Are Australians affected by the Equifax data breach? -

Are Australians affected by the Equifax data breach?

Posted: 8 September 2017 3:25 pm

data breach

Don't panic! No need to worry about your credit score or personal details being compromised.

You may have seen recent news reports about how Equifax in the US has been the subject of a major data breach. While does use Equifax as the source for our free credit score service, Equifax has confirmed that its Australian operation was not involved in the breach in any way. Your personal information is safe.

The official statement from Equifax notes that some of its systems containing some customer details were compromised during May and June 2017, but that none of its core consumer credit score databases were vulnerable. 182,000 customers in the US (plus a smaller number in the UK and Canada) may have been affected.

While Australians have nothing to worry about with this particular breach, it's important to make sure you stay protected in the event of a breach. Follow these easy steps to make sure your online life is secure.

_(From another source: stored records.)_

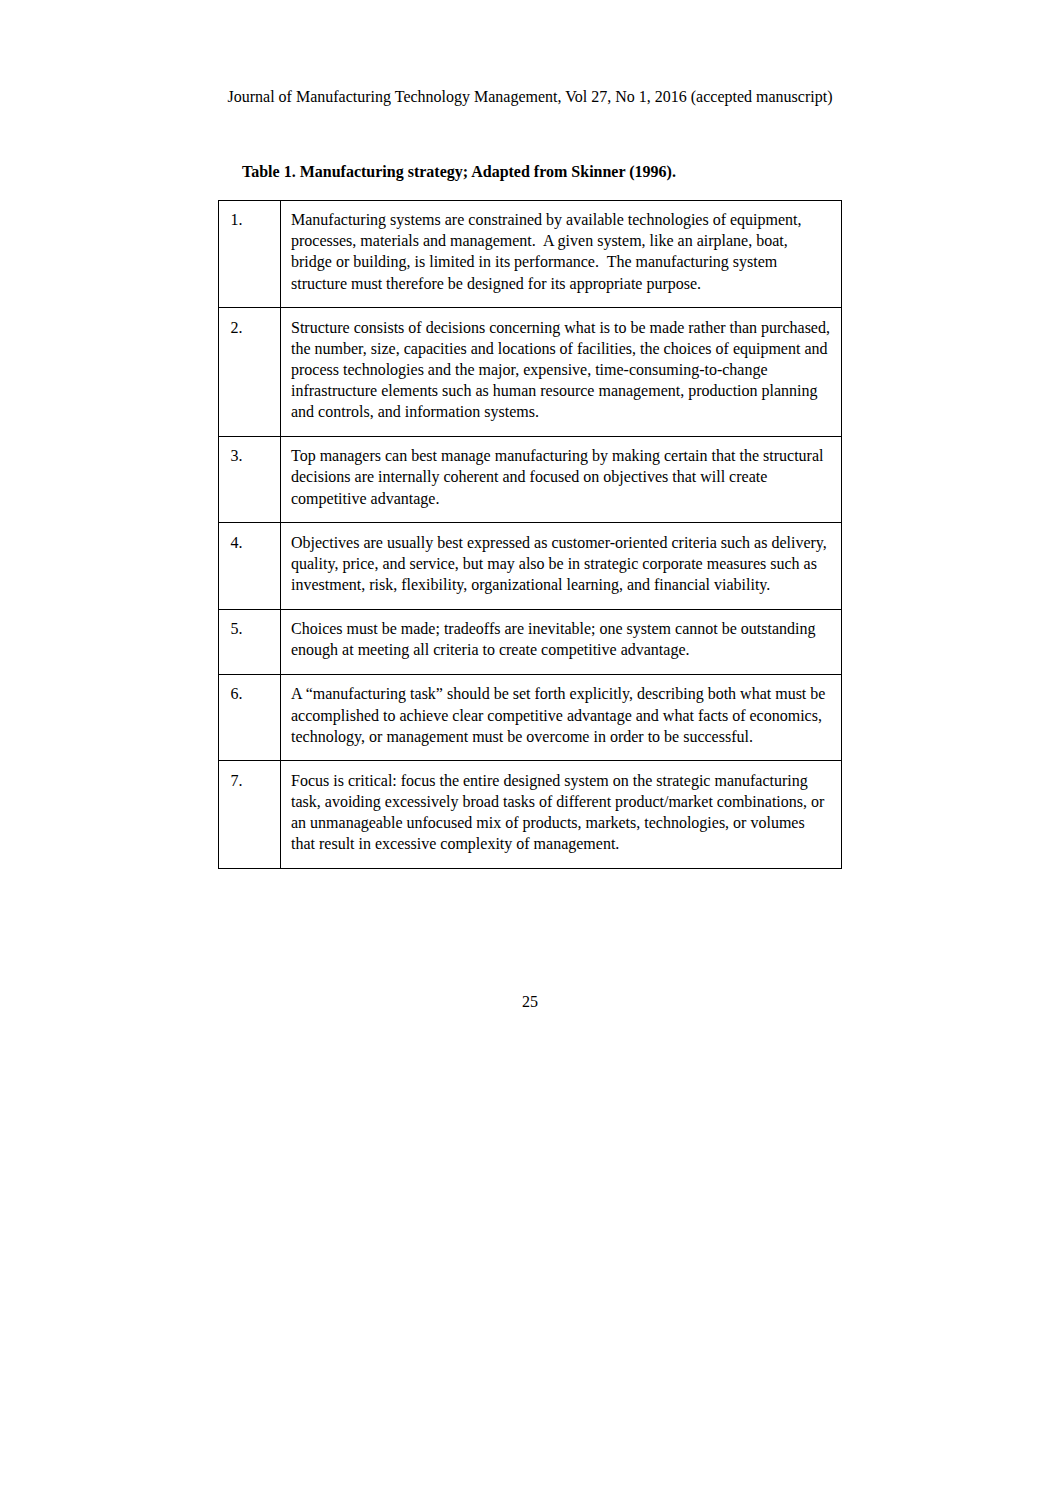Journal of Manufacturing Technology Management, Vol 27, No 1, 2016 (accepted manuscript)
Table 1. Manufacturing strategy; Adapted from Skinner (1996).
| 1. | Manufacturing systems are constrained by available technologies of equipment, processes, materials and management. A given system, like an airplane, boat, bridge or building, is limited in its performance. The manufacturing system structure must therefore be designed for its appropriate purpose. |
| 2. | Structure consists of decisions concerning what is to be made rather than purchased, the number, size, capacities and locations of facilities, the choices of equipment and process technologies and the major, expensive, time-consuming-to-change infrastructure elements such as human resource management, production planning and controls, and information systems. |
| 3. | Top managers can best manage manufacturing by making certain that the structural decisions are internally coherent and focused on objectives that will create competitive advantage. |
| 4. | Objectives are usually best expressed as customer-oriented criteria such as delivery, quality, price, and service, but may also be in strategic corporate measures such as investment, risk, flexibility, organizational learning, and financial viability. |
| 5. | Choices must be made; tradeoffs are inevitable; one system cannot be outstanding enough at meeting all criteria to create competitive advantage. |
| 6. | A “manufacturing task” should be set forth explicitly, describing both what must be accomplished to achieve clear competitive advantage and what facts of economics, technology, or management must be overcome in order to be successful. |
| 7. | Focus is critical: focus the entire designed system on the strategic manufacturing task, avoiding excessively broad tasks of different product/market combinations, or an unmanageable unfocused mix of products, markets, technologies, or volumes that result in excessive complexity of management. |
25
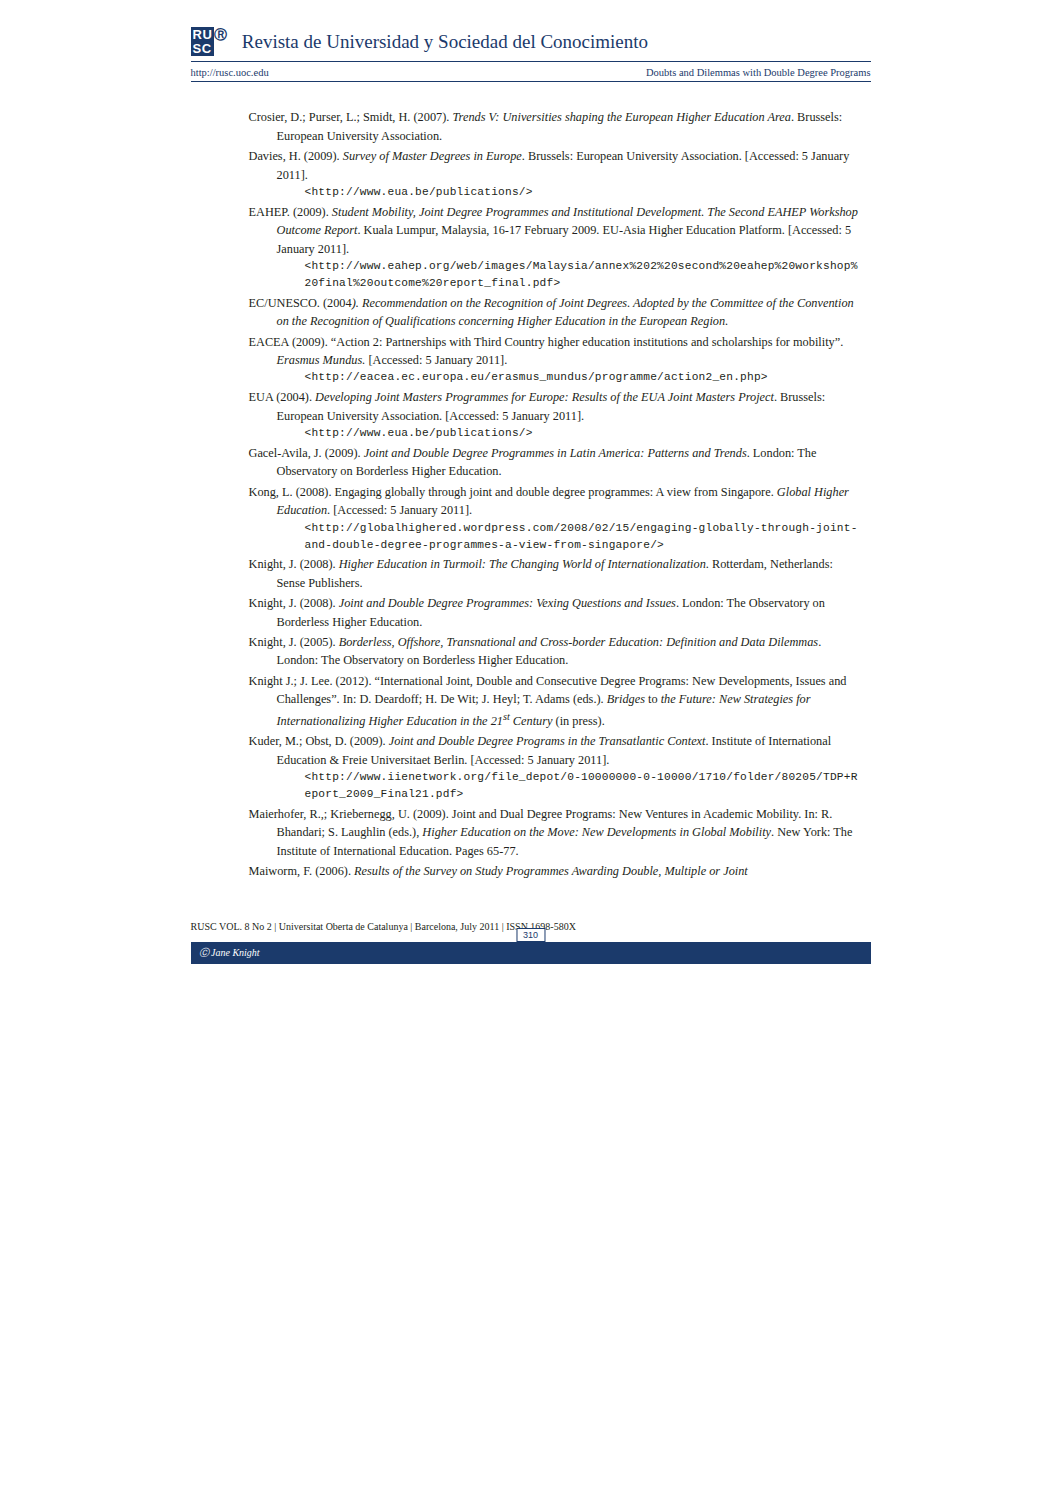RUⓇ
SC
Revista de Universidad y Sociedad del Conocimiento
http://rusc.uoc.edu Doubts and Dilemmas with Double Degree Programs
Crosier, D.; Purser, L.; Smidt, H. (2007). Trends V: Universities shaping the European Higher Education Area. Brussels: European University Association.
Davies, H. (2009). Survey of Master Degrees in Europe. Brussels: European University Association. [Accessed: 5 January 2011]. <http://www.eua.be/publications/>
EAHEP. (2009). Student Mobility, Joint Degree Programmes and Institutional Development. The Second EAHEP Workshop Outcome Report. Kuala Lumpur, Malaysia, 16-17 February 2009. EU-Asia Higher Education Platform. [Accessed: 5 January 2011]. <http://www.eahep.org/web/images/Malaysia/annex%202%20second%20eahep%20workshop%20final%20outcome%20report_final.pdf>
EC/UNESCO. (2004). Recommendation on the Recognition of Joint Degrees. Adopted by the Committee of the Convention on the Recognition of Qualifications concerning Higher Education in the European Region.
EACEA (2009). “Action 2: Partnerships with Third Country higher education institutions and scholarships for mobility”. Erasmus Mundus. [Accessed: 5 January 2011]. <http://eacea.ec.europa.eu/erasmus_mundus/programme/action2_en.php>
EUA (2004). Developing Joint Masters Programmes for Europe: Results of the EUA Joint Masters Project. Brussels: European University Association. [Accessed: 5 January 2011]. <http://www.eua.be/publications/>
Gacel-Avila, J. (2009). Joint and Double Degree Programmes in Latin America: Patterns and Trends. London: The Observatory on Borderless Higher Education.
Kong, L. (2008). Engaging globally through joint and double degree programmes: A view from Singapore. Global Higher Education. [Accessed: 5 January 2011]. <http://globalhighered.wordpress.com/2008/02/15/engaging-globally-through-joint-and-double-degree-programmes-a-view-from-singapore/>
Knight, J. (2008). Higher Education in Turmoil: The Changing World of Internationalization. Rotterdam, Netherlands: Sense Publishers.
Knight, J. (2008). Joint and Double Degree Programmes: Vexing Questions and Issues. London: The Observatory on Borderless Higher Education.
Knight, J. (2005). Borderless, Offshore, Transnational and Cross-border Education: Definition and Data Dilemmas. London: The Observatory on Borderless Higher Education.
Knight J.; J. Lee. (2012). “International Joint, Double and Consecutive Degree Programs: New Developments, Issues and Challenges”. In: D. Deardoff; H. De Wit; J. Heyl; T. Adams (eds.). Bridges to the Future: New Strategies for Internationalizing Higher Education in the 21st Century (in press).
Kuder, M.; Obst, D. (2009). Joint and Double Degree Programs in the Transatlantic Context. Institute of International Education & Freie Universitaet Berlin. [Accessed: 5 January 2011]. <http://www.iienetwork.org/file_depot/0-10000000-0-10000/1710/folder/80205/TDP+Report_2009_Final21.pdf>
Maierhofer, R.,; Kriebernegg, U. (2009). Joint and Dual Degree Programs: New Ventures in Academic Mobility. In: R. Bhandari; S. Laughlin (eds.), Higher Education on the Move: New Developments in Global Mobility. New York: The Institute of International Education. Pages 65-77.
Maiworm, F. (2006). Results of the Survey on Study Programmes Awarding Double, Multiple or Joint
RUSC VOL. 8 No 2 | Universitat Oberta de Catalunya | Barcelona, July 2011 | ISSN 1698-580X
310 Ⓒ Jane Knight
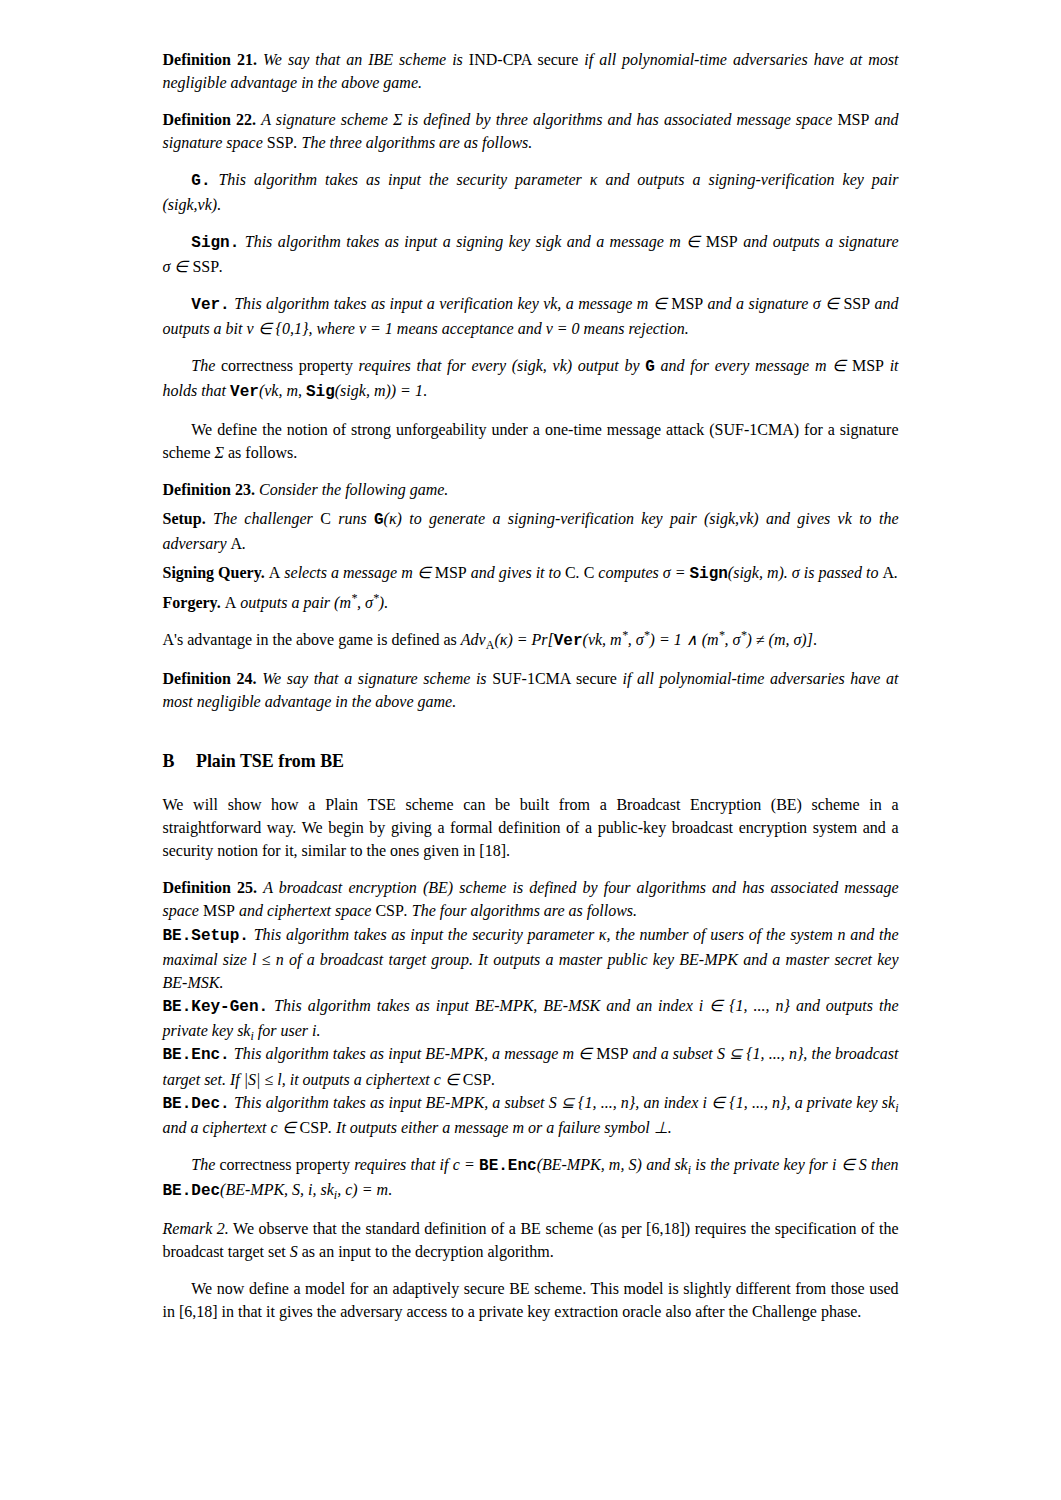Definition 21. We say that an IBE scheme is IND-CPA secure if all polynomial-time adversaries have at most negligible advantage in the above game.
Definition 22. A signature scheme Σ is defined by three algorithms and has associated message space MSP and signature space SSP. The three algorithms are as follows.
G. This algorithm takes as input the security parameter κ and outputs a signing-verification key pair (sigk,vk).
Sign. This algorithm takes as input a signing key sigk and a message m ∈ MSP and outputs a signature σ ∈ SSP.
Ver. This algorithm takes as input a verification key vk, a message m ∈ MSP and a signature σ ∈ SSP and outputs a bit v ∈ {0,1}, where v = 1 means acceptance and v = 0 means rejection.
The correctness property requires that for every (sigk, vk) output by G and for every message m ∈ MSP it holds that Ver(vk, m, Sig(sigk, m)) = 1.
We define the notion of strong unforgeability under a one-time message attack (SUF-1CMA) for a signature scheme Σ as follows.
Definition 23. Consider the following game.
Setup. The challenger C runs G(κ) to generate a signing-verification key pair (sigk,vk) and gives vk to the adversary A.
Signing Query. A selects a message m ∈ MSP and gives it to C. C computes σ = Sign(sigk, m). σ is passed to A.
Forgery. A outputs a pair (m*, σ*).
A's advantage in the above game is defined as AdvA(κ) = Pr[Ver(vk, m*, σ*) = 1 ∧ (m*, σ*) ≠ (m, σ)].
Definition 24. We say that a signature scheme is SUF-1CMA secure if all polynomial-time adversaries have at most negligible advantage in the above game.
BPlain TSE from BE
We will show how a Plain TSE scheme can be built from a Broadcast Encryption (BE) scheme in a straightforward way. We begin by giving a formal definition of a public-key broadcast encryption system and a security notion for it, similar to the ones given in [18].
Definition 25. A broadcast encryption (BE) scheme is defined by four algorithms and has associated message space MSP and ciphertext space CSP. The four algorithms are as follows.
BE.Setup. This algorithm takes as input the security parameter κ, the number of users of the system n and the maximal size l ≤ n of a broadcast target group. It outputs a master public key BE-MPK and a master secret key BE-MSK.
BE.Key-Gen. This algorithm takes as input BE-MPK, BE-MSK and an index i ∈ {1, ..., n} and outputs the private key ski for user i.
BE.Enc. This algorithm takes as input BE-MPK, a message m ∈ MSP and a subset S ⊆ {1, ..., n}, the broadcast target set. If |S| ≤ l, it outputs a ciphertext c ∈ CSP.
BE.Dec. This algorithm takes as input BE-MPK, a subset S ⊆ {1, ..., n}, an index i ∈ {1, ..., n}, a private key ski and a ciphertext c ∈ CSP. It outputs either a message m or a failure symbol ⊥.
The correctness property requires that if c = BE.Enc(BE-MPK, m, S) and ski is the private key for i ∈ S then BE.Dec(BE-MPK, S, i, ski, c) = m.
Remark 2. We observe that the standard definition of a BE scheme (as per [6,18]) requires the specification of the broadcast target set S as an input to the decryption algorithm.
We now define a model for an adaptively secure BE scheme. This model is slightly different from those used in [6,18] in that it gives the adversary access to a private key extraction oracle also after the Challenge phase.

  • Don't use the same password for different online services. If you use the same password everywhere, you're massively increasing the risk of your accounts being hacked. Let's imagine you sign up at an online store and use the same password you use for Gmail. If that online store is breached and login details are stolen, the thieves can also get into your email and really mess up your life. To make it easy to have different passwords for every service, use a password manager like LastPass or Dashlane.
  • Don't click on links from unfamiliar emails. Cybercriminals will often send emails that look similar to official communications from banks or government organisations. These might ask you to "confirm your details", but in reality, they're just hoping to steal your logins and other personal information. Not sure if an email is legitimate? Don't click on the links. Instead, contact the relevant organisation by phone or by visiting their site (typing in the address yourself) to find out if there's really a problem.
  • Make sure your phones and computers are up-to-date. Hackers take advantage of vulnerabilities to try and steal information. Keeping your phone and computers on the latest software version means that vulnerabilities which have been discovered will be removed. Yes, it can be a pain waiting for your phone to update, but that's a lot less painful than identity theft. For additional protection, consider signing up for an identity protection service.